Chinese metalworking fluids producers are following their automotive clients as they seek out new markets, especially those along China’s so-called Belt and Road Initiative, a major Chinese producer said at a recent industry conference.
China’s auto industry reach is growing rapidly throughout the world. Major Chinese carmakers such as BYD, Hozon Auto, Geely and state-owned SAIC and Wuling Motors are either building or have built manufacturing facilities in Malaysia, India, Indonesia and Thailand.

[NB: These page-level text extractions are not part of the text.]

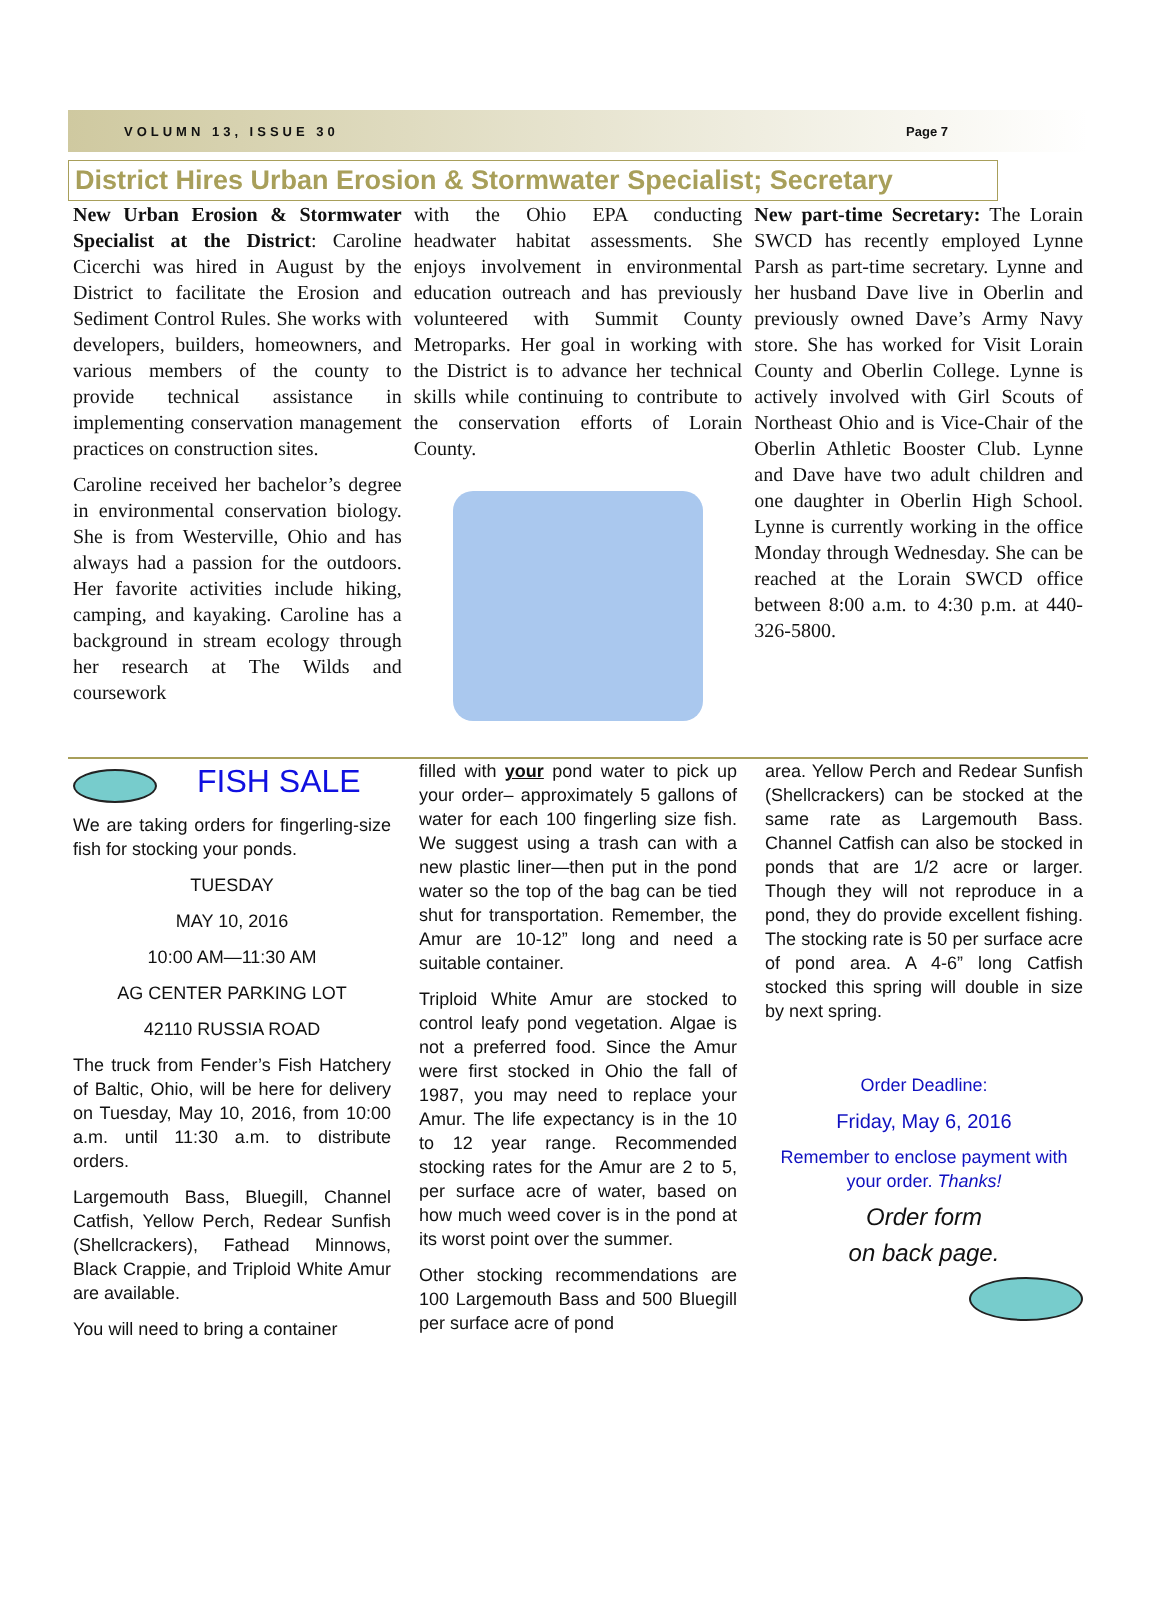VOLUMN 13, ISSUE 30 Page 7
District Hires Urban Erosion & Stormwater Specialist; Secretary
New Urban Erosion & Stormwater Specialist at the District: Caroline Cicerchi was hired in August by the District to facilitate the Erosion and Sediment Control Rules. She works with developers, builders, homeowners, and various members of the county to provide technical assistance in implementing conservation management practices on construction sites.
Caroline received her bachelor’s degree in environmental conservation biology. She is from Westerville, Ohio and has always had a passion for the outdoors. Her favorite activities include hiking, camping, and kayaking. Caroline has a background in stream ecology through her research at The Wilds and coursework
with the Ohio EPA conducting headwater habitat assessments. She enjoys involvement in environmental education outreach and has previously volunteered with Summit County Metroparks. Her goal in working with the District is to advance her technical skills while continuing to contribute to the conservation efforts of Lorain County.
New part-time Secretary: The Lorain SWCD has recently employed Lynne Parsh as part-time secretary. Lynne and her husband Dave live in Oberlin and previously owned Dave’s Army Navy store. She has worked for Visit Lorain County and Oberlin College. Lynne is actively involved with Girl Scouts of Northeast Ohio and is Vice-Chair of the Oberlin Athletic Booster Club. Lynne and Dave have two adult children and one daughter in Oberlin High School. Lynne is currently working in the office Monday through Wednesday. She can be reached at the Lorain SWCD office between 8:00 a.m. to 4:30 p.m. at 440-326-5800.
FISH SALE
We are taking orders for fingerling-size fish for stocking your ponds.
TUESDAY
MAY 10, 2016
10:00 AM—11:30 AM
AG CENTER PARKING LOT
42110 RUSSIA ROAD
The truck from Fender’s Fish Hatchery of Baltic, Ohio, will be here for delivery on Tuesday, May 10, 2016, from 10:00 a.m. until 11:30 a.m. to distribute orders.
Largemouth Bass, Bluegill, Channel Catfish, Yellow Perch, Redear Sunfish (Shellcrackers), Fathead Minnows, Black Crappie, and Triploid White Amur are available.
You will need to bring a container
filled with your pond water to pick up your order– approximately 5 gallons of water for each 100 fingerling size fish. We suggest using a trash can with a new plastic liner—then put in the pond water so the top of the bag can be tied shut for transportation. Remember, the Amur are 10-12” long and need a suitable container.
Triploid White Amur are stocked to control leafy pond vegetation. Algae is not a preferred food. Since the Amur were first stocked in Ohio the fall of 1987, you may need to replace your Amur. The life expectancy is in the 10 to 12 year range. Recommended stocking rates for the Amur are 2 to 5, per surface acre of water, based on how much weed cover is in the pond at its worst point over the summer.
Other stocking recommendations are 100 Largemouth Bass and 500 Bluegill per surface acre of pond
area. Yellow Perch and Redear Sunfish (Shellcrackers) can be stocked at the same rate as Largemouth Bass. Channel Catfish can also be stocked in ponds that are 1/2 acre or larger. Though they will not reproduce in a pond, they do provide excellent fishing. The stocking rate is 50 per surface acre of pond area. A 4-6” long Catfish stocked this spring will double in size by next spring.
Order Deadline:
Friday, May 6, 2016
Remember to enclose payment with your order. Thanks!
Order form
on back page.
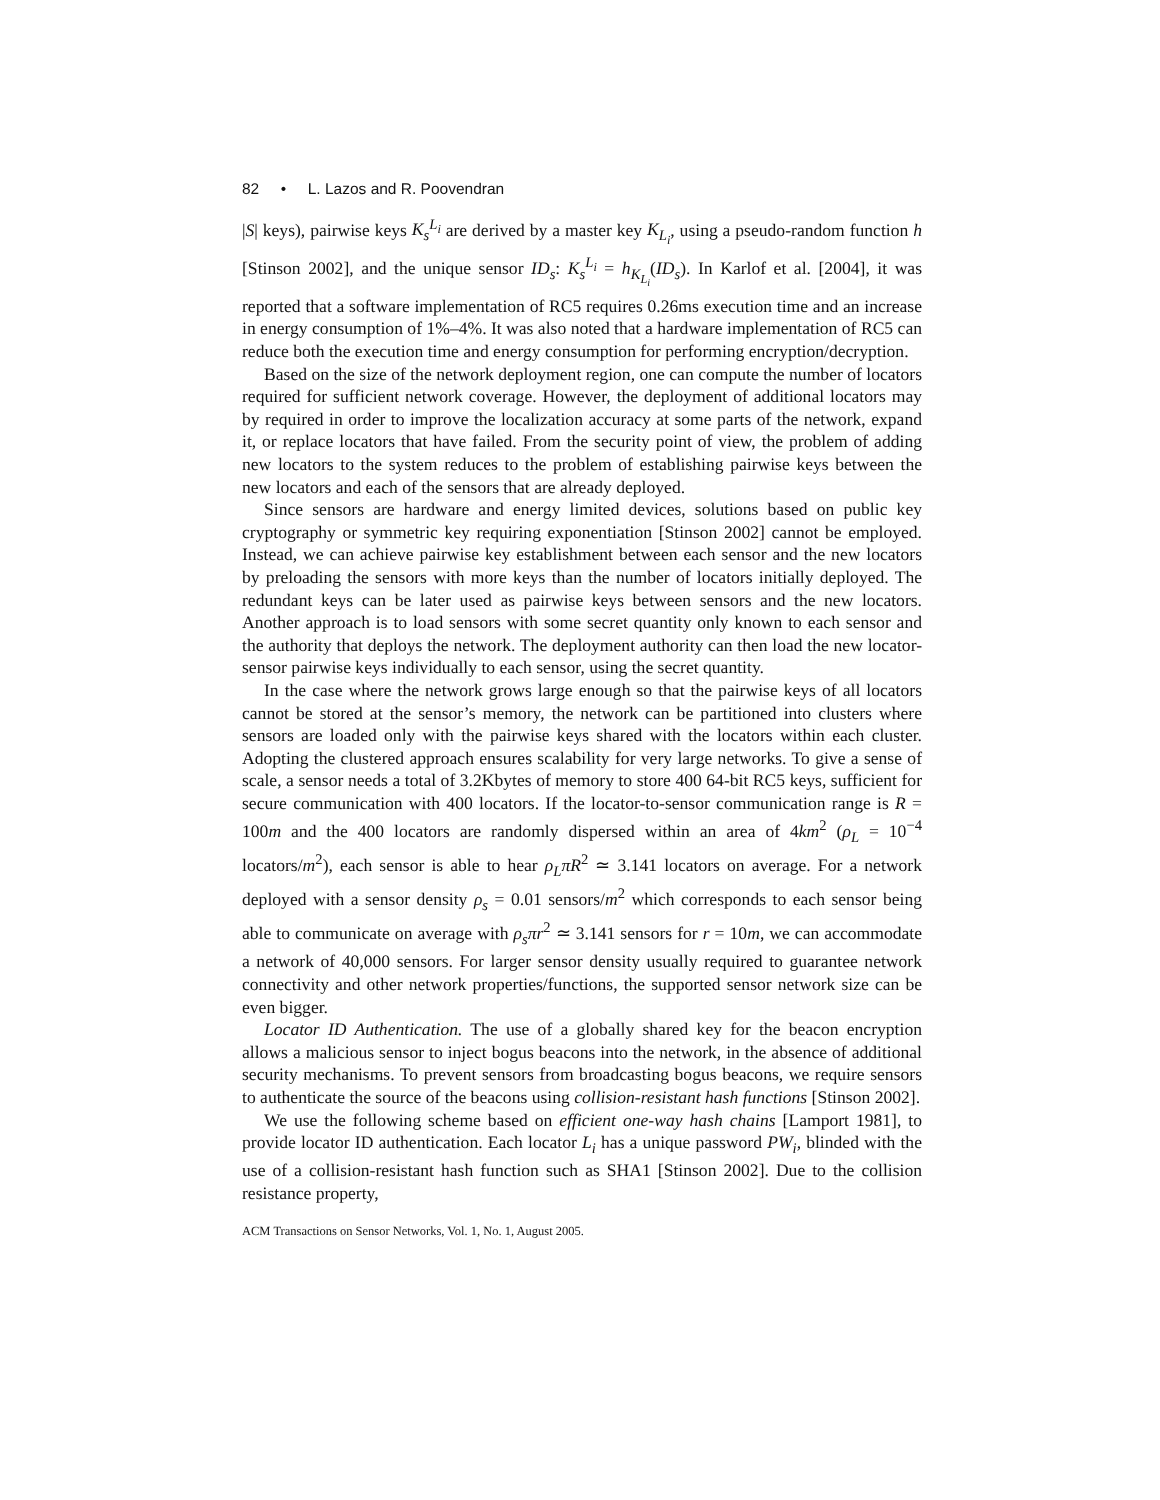82 • L. Lazos and R. Poovendran
|S| keys), pairwise keys K<sub>s</sub><sup>L<sub>i</sub></sup> are derived by a master key K<sub>L<sub>i</sub></sub>, using a pseudo-random function h [Stinson 2002], and the unique sensor ID<sub>s</sub>: K<sub>s</sub><sup>L<sub>i</sub></sup> = h<sub>K<sub>L<sub>i</sub></sub></sub>(ID<sub>s</sub>). In Karlof et al. [2004], it was reported that a software implementation of RC5 requires 0.26ms execution time and an increase in energy consumption of 1%–4%. It was also noted that a hardware implementation of RC5 can reduce both the execution time and energy consumption for performing encryption/decryption.
Based on the size of the network deployment region, one can compute the number of locators required for sufficient network coverage. However, the deployment of additional locators may by required in order to improve the localization accuracy at some parts of the network, expand it, or replace locators that have failed. From the security point of view, the problem of adding new locators to the system reduces to the problem of establishing pairwise keys between the new locators and each of the sensors that are already deployed.
Since sensors are hardware and energy limited devices, solutions based on public key cryptography or symmetric key requiring exponentiation [Stinson 2002] cannot be employed. Instead, we can achieve pairwise key establishment between each sensor and the new locators by preloading the sensors with more keys than the number of locators initially deployed. The redundant keys can be later used as pairwise keys between sensors and the new locators. Another approach is to load sensors with some secret quantity only known to each sensor and the authority that deploys the network. The deployment authority can then load the new locator-sensor pairwise keys individually to each sensor, using the secret quantity.
In the case where the network grows large enough so that the pairwise keys of all locators cannot be stored at the sensor’s memory, the network can be partitioned into clusters where sensors are loaded only with the pairwise keys shared with the locators within each cluster. Adopting the clustered approach ensures scalability for very large networks. To give a sense of scale, a sensor needs a total of 3.2Kbytes of memory to store 400 64-bit RC5 keys, sufficient for secure communication with 400 locators. If the locator-to-sensor communication range is R = 100m and the 400 locators are randomly dispersed within an area of 4km<sup>2</sup> (ρ<sub>L</sub> = 10<sup>−4</sup> locators/m<sup>2</sup>), each sensor is able to hear ρ<sub>L</sub>πR<sup>2</sup> ≃ 3.141 locators on average. For a network deployed with a sensor density ρ<sub>s</sub> = 0.01 sensors/m<sup>2</sup> which corresponds to each sensor being able to communicate on average with ρ<sub>s</sub>πr<sup>2</sup> ≃ 3.141 sensors for r = 10m, we can accommodate a network of 40,000 sensors. For larger sensor density usually required to guarantee network connectivity and other network properties/functions, the supported sensor network size can be even bigger.
Locator ID Authentication. The use of a globally shared key for the beacon encryption allows a malicious sensor to inject bogus beacons into the network, in the absence of additional security mechanisms. To prevent sensors from broadcasting bogus beacons, we require sensors to authenticate the source of the beacons using collision-resistant hash functions [Stinson 2002].
We use the following scheme based on efficient one-way hash chains [Lamport 1981], to provide locator ID authentication. Each locator L<sub>i</sub> has a unique password PW<sub>i</sub>, blinded with the use of a collision-resistant hash function such as SHA1 [Stinson 2002]. Due to the collision resistance property,
ACM Transactions on Sensor Networks, Vol. 1, No. 1, August 2005.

Xu Lishu, general manager of Guangzhou-based metalworking fluid supplier Fanchu Chemical, said at the conference that he’d learned two things from his trips to areas on the Belt and Road last year, including Russia, Central Asian countries and Southeastern Asian countries. “One is that Chinese products are in great demand in these countries,” he said. “And Chinese manufacturers have already been active in these markets.”
While Fanchu has yet to build facilities outside China, competitors have units in Vietnam and Indonesia. Dongguan, China-based supplier Amer built its first factory overseas in Vietnam in 2023 and a plant in Indonesia is to follow.
“These belt and road countries offer many opportunities to competitive Chinese manufacturers,” Xu said. “In several years we might edge out the Western competitors in these countries.” He added that emerging markets like North Africa and Latin America are also worth looking into because “many of our clients have built factories there.”
Xu’s comments came from a backdrop of China’s deteriorating economy, weakening domestic demand and geopolitical tension with the West, all of which are pushing Chinese metalworking fluid suppliers to look for opportunities overseas.
“We cannot survive if we only focus on the China market,” Xu said. “Even our clients are struggling for China growth.”
Before the conference, the Ministry of Commerce warned the country’s carmakers of the risks of investing overseas, especially India, Russia, Turkey and Thailand, Reuters reported.